TO DO
The required response is the number of lines in the entries that include the word "metres", with nothing added.

(Images with object cuboids)
━━━━━━━━━━━━━━━━━━━━━━━━━━━━━━

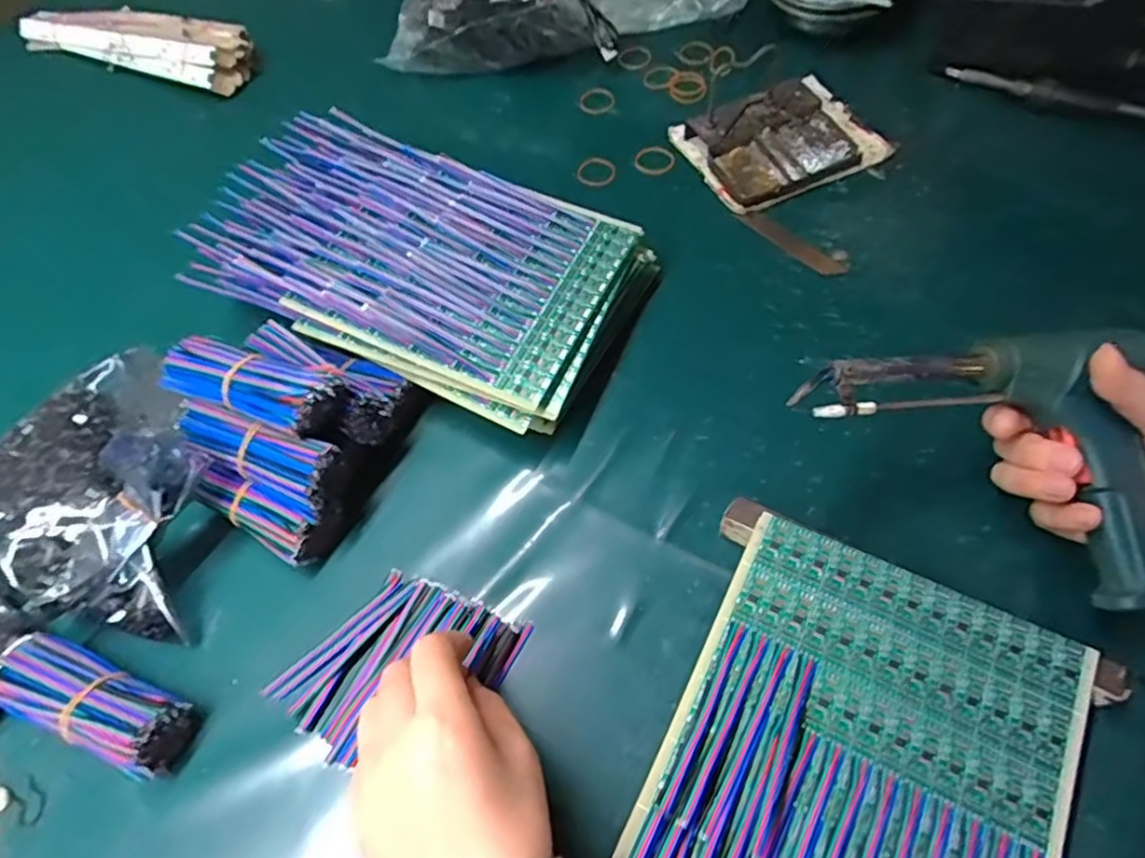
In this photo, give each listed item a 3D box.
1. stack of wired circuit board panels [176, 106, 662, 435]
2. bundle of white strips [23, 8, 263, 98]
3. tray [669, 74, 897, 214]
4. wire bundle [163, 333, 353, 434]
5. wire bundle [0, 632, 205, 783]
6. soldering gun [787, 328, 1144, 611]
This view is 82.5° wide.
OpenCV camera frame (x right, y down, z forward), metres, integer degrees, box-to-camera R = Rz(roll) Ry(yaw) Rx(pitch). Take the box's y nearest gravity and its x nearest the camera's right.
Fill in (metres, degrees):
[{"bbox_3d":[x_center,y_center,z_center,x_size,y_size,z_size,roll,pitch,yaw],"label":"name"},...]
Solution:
[{"bbox_3d":[-0.112,-0.118,0.477,0.300,0.070,0.174,21,63,15],"label":"stack of wired circuit board panels"},{"bbox_3d":[-0.477,-0.414,0.697,0.296,0.040,0.074,18,62,13],"label":"bundle of white strips"},{"bbox_3d":[0.177,-0.247,0.548,0.150,0.031,0.118,-20,60,-8],"label":"tray"},{"bbox_3d":[-0.190,-0.026,0.386,0.103,0.032,0.038,15,62,12],"label":"wire bundle"},{"bbox_3d":[-0.259,0.148,0.354,0.110,0.041,0.044,21,63,15],"label":"wire bundle"},{"bbox_3d":[0.228,-0.009,0.344,0.191,0.060,0.123,26,64,17],"label":"soldering gun"}]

━━━━━━━━━━━━━━━━━━━━━━━━━━━━━━

RESPONSE BELOW
2